Brexiteer Owen Paterson sues government in European Court of Human Rights over 'unfair' lobbying investigation

Owen Paterson, a leading Brexiteer who quit as an MP after he was embroiled in a lobbying scandal, is taking the government to the European Court of Human Rights.

The former Tory minister claims the investigation into his conduct breached his right to respect for private life - as enshrined in Article 8 of the European Convention on Human Rights - and that his "good reputation" damaged when the results were made public.

Mr Paterson, who campaigned to leave the European Union and argued in 2014 that the UK should replace the Convention, stepped down after a row over the findings last year.

The UK remains part of the Convention, which the European Court of Human Rights in Strasbourg adjudicates.

Mr Paterson's case was lodged with the court on 10 May but was made public today, when Rishi Sunak's spokesman said the government was made aware of it.

The MP, who was Northern Ireland secretary and environment secretary under David Cameron, was found to have breached lobbying rules by approaching and meeting relevant officials a number of times on behalf of Randox Laboratories and Lynn's Country Foods.

He earned £110,000 a year in total for his work as a consultant for the companies.

Mr Paterson also used his parliamentary office and stationary for his consultancy work and failed to declare his interests in some meetings, the investigation found.

He insisted at the time that his approaches to officials and ministers were whistleblowing, with Randox warning the Food Standards Agency that illegal antibiotics had been found in milk.

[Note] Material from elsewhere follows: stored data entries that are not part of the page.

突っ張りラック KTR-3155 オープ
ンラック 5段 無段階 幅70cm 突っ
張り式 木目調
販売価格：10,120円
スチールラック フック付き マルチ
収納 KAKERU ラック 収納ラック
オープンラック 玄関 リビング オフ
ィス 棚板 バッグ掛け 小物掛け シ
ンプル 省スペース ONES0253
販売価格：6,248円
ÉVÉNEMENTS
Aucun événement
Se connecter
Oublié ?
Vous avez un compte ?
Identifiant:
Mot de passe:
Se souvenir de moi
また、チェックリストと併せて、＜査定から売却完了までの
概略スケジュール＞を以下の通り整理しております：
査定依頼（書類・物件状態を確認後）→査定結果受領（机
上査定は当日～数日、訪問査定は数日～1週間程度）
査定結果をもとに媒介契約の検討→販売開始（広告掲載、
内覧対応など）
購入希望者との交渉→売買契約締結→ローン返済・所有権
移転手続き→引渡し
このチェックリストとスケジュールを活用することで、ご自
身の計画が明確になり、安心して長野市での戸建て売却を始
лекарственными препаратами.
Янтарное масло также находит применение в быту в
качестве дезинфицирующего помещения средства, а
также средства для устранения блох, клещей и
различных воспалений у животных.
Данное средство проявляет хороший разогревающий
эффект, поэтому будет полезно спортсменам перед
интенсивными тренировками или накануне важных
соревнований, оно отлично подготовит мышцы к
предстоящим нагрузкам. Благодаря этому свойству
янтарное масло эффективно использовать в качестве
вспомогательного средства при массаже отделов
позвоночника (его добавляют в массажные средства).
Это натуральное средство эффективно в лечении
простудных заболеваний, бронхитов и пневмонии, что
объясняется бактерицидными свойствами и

The case nearly brought down Boris Johnson's government after the prime minister defended him and tried to change the rules to prevent Mr Paterson's suspension as an MP.

In the face of public anger, Downing Street reversed its position and Mr Paterson resigned, saying he had to protect his family.

Court documents say Mr Paterson's "good reputation" was damaged because the findings by the Parliamentary Commissioner for Standards (PCS) were made public.

They also say the process by which the allegations were investigated and considered "was not fair in many basic respects".

The commissioner "did not hear witnesses, it met in secret, he was given 15 minutes to address the PCS", he was not allowed to have a lawyer present and there was no right of appeal, the documents say.

Sky News has contacted Mr Paterson for a comment.